Preferred provider organization (PPO) plans allow members to get out-of-network care and see specialists without referrals.

Preferred Provider Organization (PPO) health insurance is the most common health plan offered in employer-sponsored health insurance.

PPOs have higher premiums than Health Maintenance Organization (HMO) plans, but they’re known for their flexibility, including members to get out-of-network care and not need primary care physician referrals to see specialists.

PPOs have lower copayments if you use doctors and other providers in the plan’s network, but you can also go to out-of-network providers for an additional cost.

Key Takeaways

  • Preferred provider organization plans offer more flexibility than other types of plans. 
  • PPOs are the most common type of employer-sponsored health insurance plans. 
  • Getting out-of-network care usually costs more and may mean more paperwork for you.
  • PPOs have higher premiums than other types of plans.

PPOs are the most common type of health insurance plan offered by employers — with 71% of the employers surveyed providing this type of plan to all or most of their workers, followed by high-deductible health plans (41%) and HMOs (28%), according to XpertHR’s 2021 Employee Benefits Survey.

Employees often have a choice of several plans. PPOs continue to be the most common type of plan selected.

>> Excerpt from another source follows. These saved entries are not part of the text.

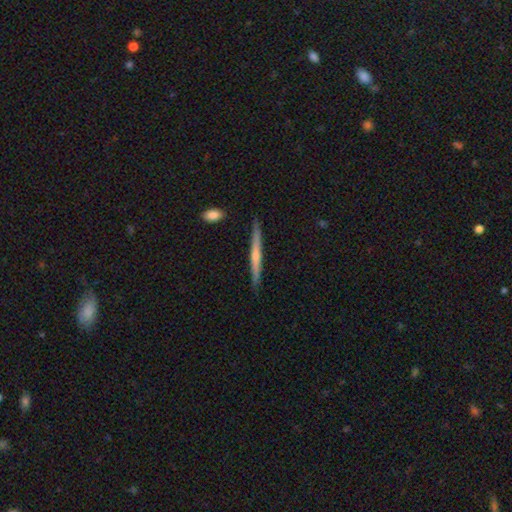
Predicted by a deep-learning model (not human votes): Overall: featured or disk (56%; smooth 38%). Edge-on disk: yes (97%). Edge-on bulge: rounded (55%; none 40%). Merging: none (87%).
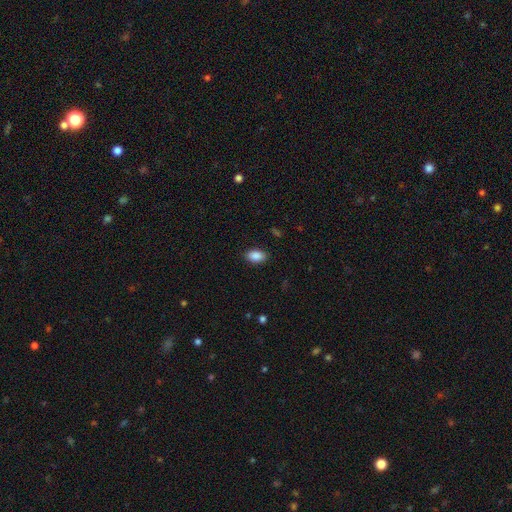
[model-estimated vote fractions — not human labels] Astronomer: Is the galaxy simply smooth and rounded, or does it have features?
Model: smooth — 89%.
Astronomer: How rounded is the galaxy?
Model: in between — 92%.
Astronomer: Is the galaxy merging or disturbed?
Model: none — 88%.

In 2020, 51% of covered employees enrolled in PPOs, according to benefits consulting firm Mercer’s national survey of employer-sponsored health plans, compared to 38% in high-deductible health plans (HDHPs), which can be paired with a health savings account or health reimbursement account. Eleven percent chose HMOs.

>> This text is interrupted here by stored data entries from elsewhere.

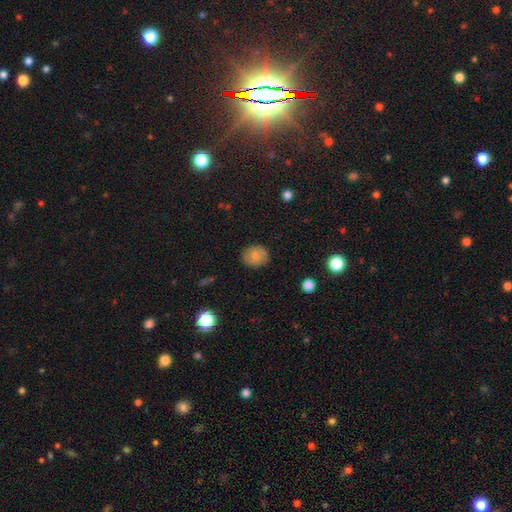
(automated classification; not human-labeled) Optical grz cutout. It shows a smooth galaxy with no disk features (79%) that is round (57%). Merging: none (86%).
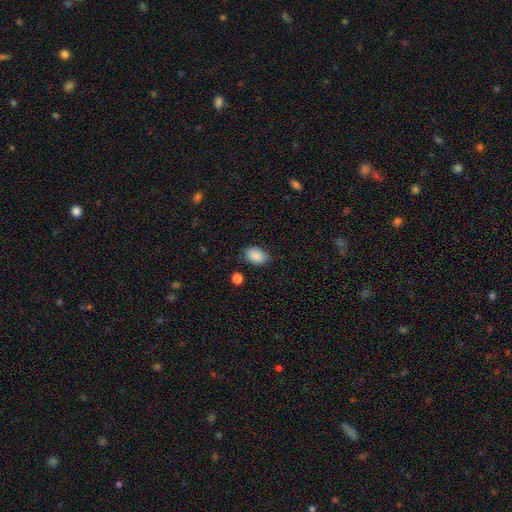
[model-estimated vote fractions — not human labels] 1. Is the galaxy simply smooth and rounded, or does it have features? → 88% smooth, 7% star or artifact, 4% featured or disk.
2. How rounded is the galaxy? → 85% in between, 14% round, 1% cigar-shaped.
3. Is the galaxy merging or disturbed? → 80% none, 14% minor disturbance, 3% major disturbance, 2% merger.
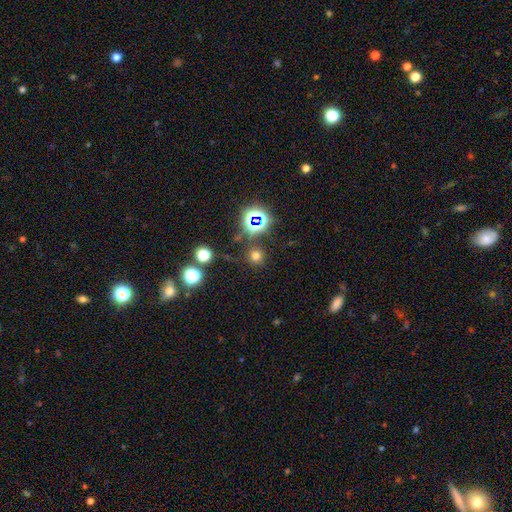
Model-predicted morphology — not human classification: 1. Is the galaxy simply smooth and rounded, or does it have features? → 65% smooth, 28% star or artifact, 7% featured or disk.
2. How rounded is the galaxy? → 92% round, 7% in between, 1% cigar-shaped.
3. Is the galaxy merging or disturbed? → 83% none, 8% minor disturbance, 4% merger, 4% major disturbance.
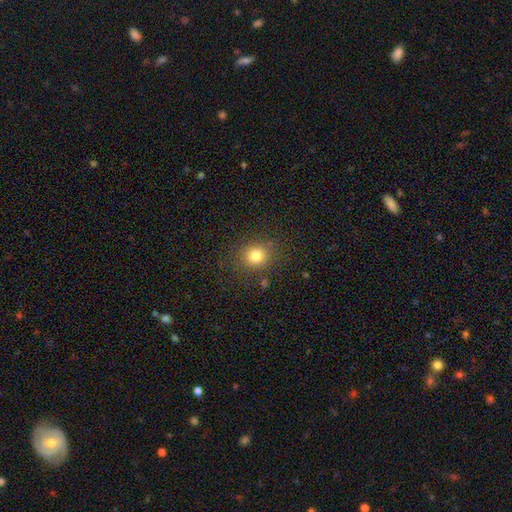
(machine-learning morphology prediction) A smooth galaxy with no disk features (79%) that is round (82%). Merging: none (85%).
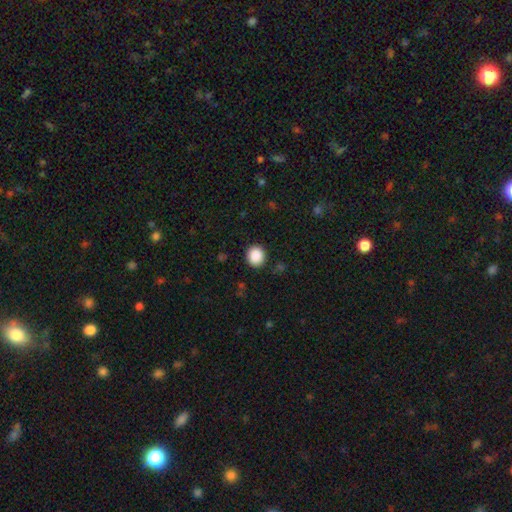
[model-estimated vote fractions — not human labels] Smooth or featured? smooth (89%)
How rounded? round (84%)
Merging? none (90%)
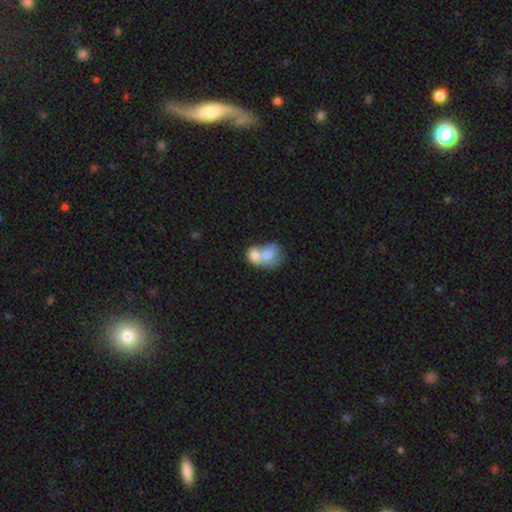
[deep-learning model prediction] The model was most divided on "how rounded": in between: 61%, round: 38%, cigar-shaped: 1%. More confident: merging — merger (75%); smooth or featured — smooth (66%).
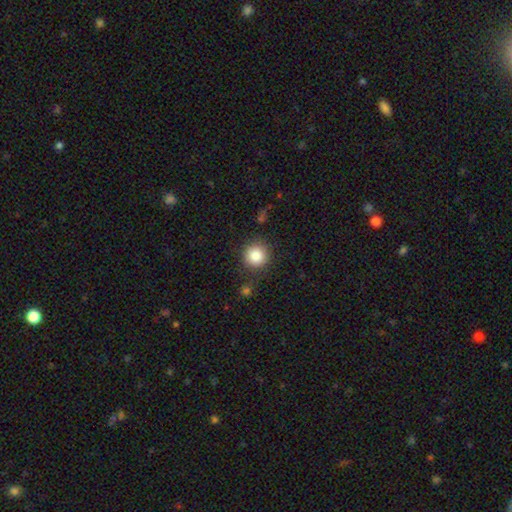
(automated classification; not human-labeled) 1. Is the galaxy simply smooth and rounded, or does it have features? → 85% smooth, 10% star or artifact, 5% featured or disk.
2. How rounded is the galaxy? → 93% round, 6% in between, 1% cigar-shaped.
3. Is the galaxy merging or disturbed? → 84% none, 10% minor disturbance, 4% major disturbance, 3% merger.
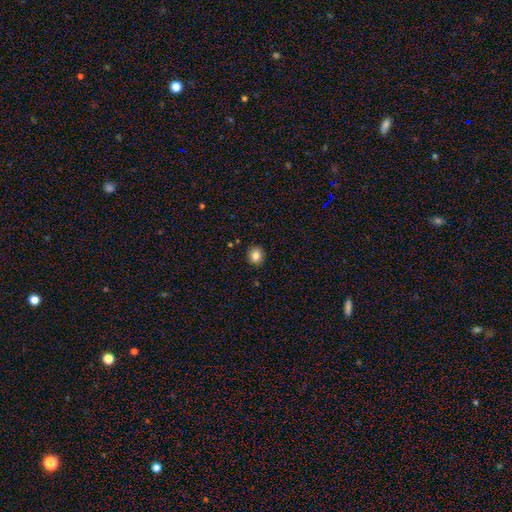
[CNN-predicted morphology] This appears to be a smooth galaxy with no disk features (83%) that is round (79%). Merging: none (90%).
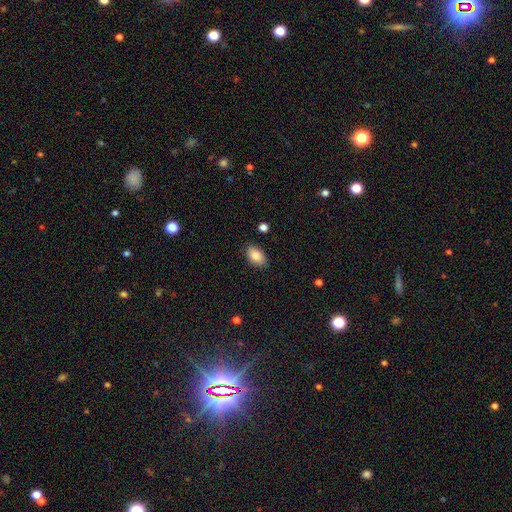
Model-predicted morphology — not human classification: Smooth or featured? Predicted: smooth (p=0.87). How rounded? Predicted: in between (p=0.92). Merging? Predicted: none (p=0.85).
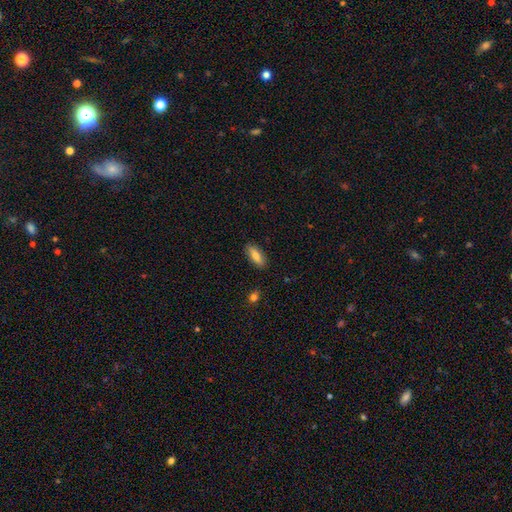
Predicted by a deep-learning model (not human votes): Smooth or featured?
  - smooth: 81% *
  - featured or disk: 12%
  - star or artifact: 7%
How rounded?
  - in between: 76% *
  - cigar-shaped: 22%
  - round: 2%
Merging?
  - none: 87% *
  - minor disturbance: 10%
  - major disturbance: 2%
  - merger: 1%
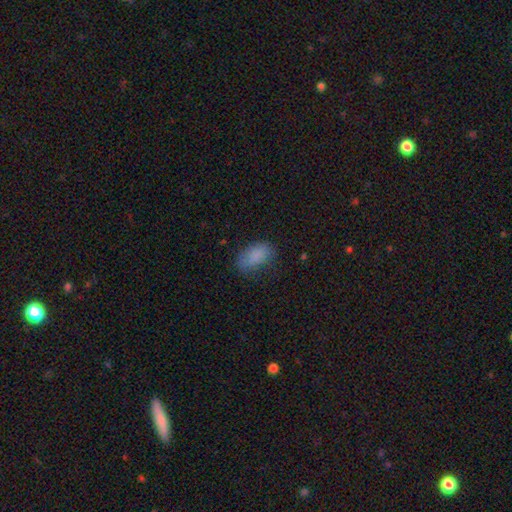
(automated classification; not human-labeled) smooth_or_featured: smooth (p=0.83) [alt: star or artifact p=0.09]
how_rounded: in between (p=0.92) [alt: round p=0.05]
merging: none (p=0.64) [alt: minor disturbance p=0.25]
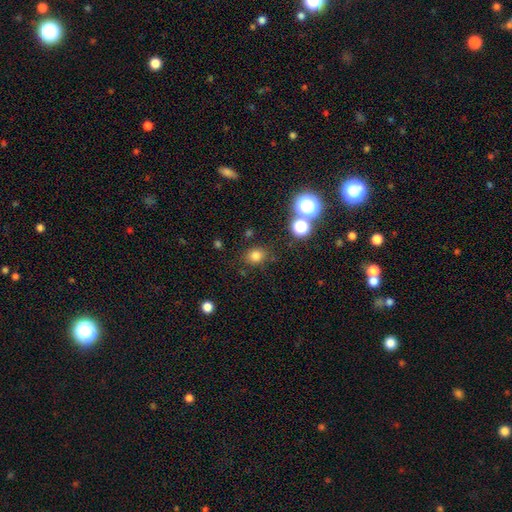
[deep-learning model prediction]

Regionally, PPO enrollment ranges from 57% of covered employees in the South to 38% in the West, according to the Mercer study.

Here’s how PPOs compare with HMOs and HDHPs.

Type of planAverage monthly premium for single coverageAverage monthly premium for family coverageAverage annual deductibleReferral to see specialistsOut-of-network care
PPO$111$501$1,204NoYes, but out-of network care is more expensive
HMO$101$440$1,201YesNo
HDHP$88$404$2,303VariesVaries

Source: Kaiser Family Foundation, 2020 Employer Health Benefits Survey. 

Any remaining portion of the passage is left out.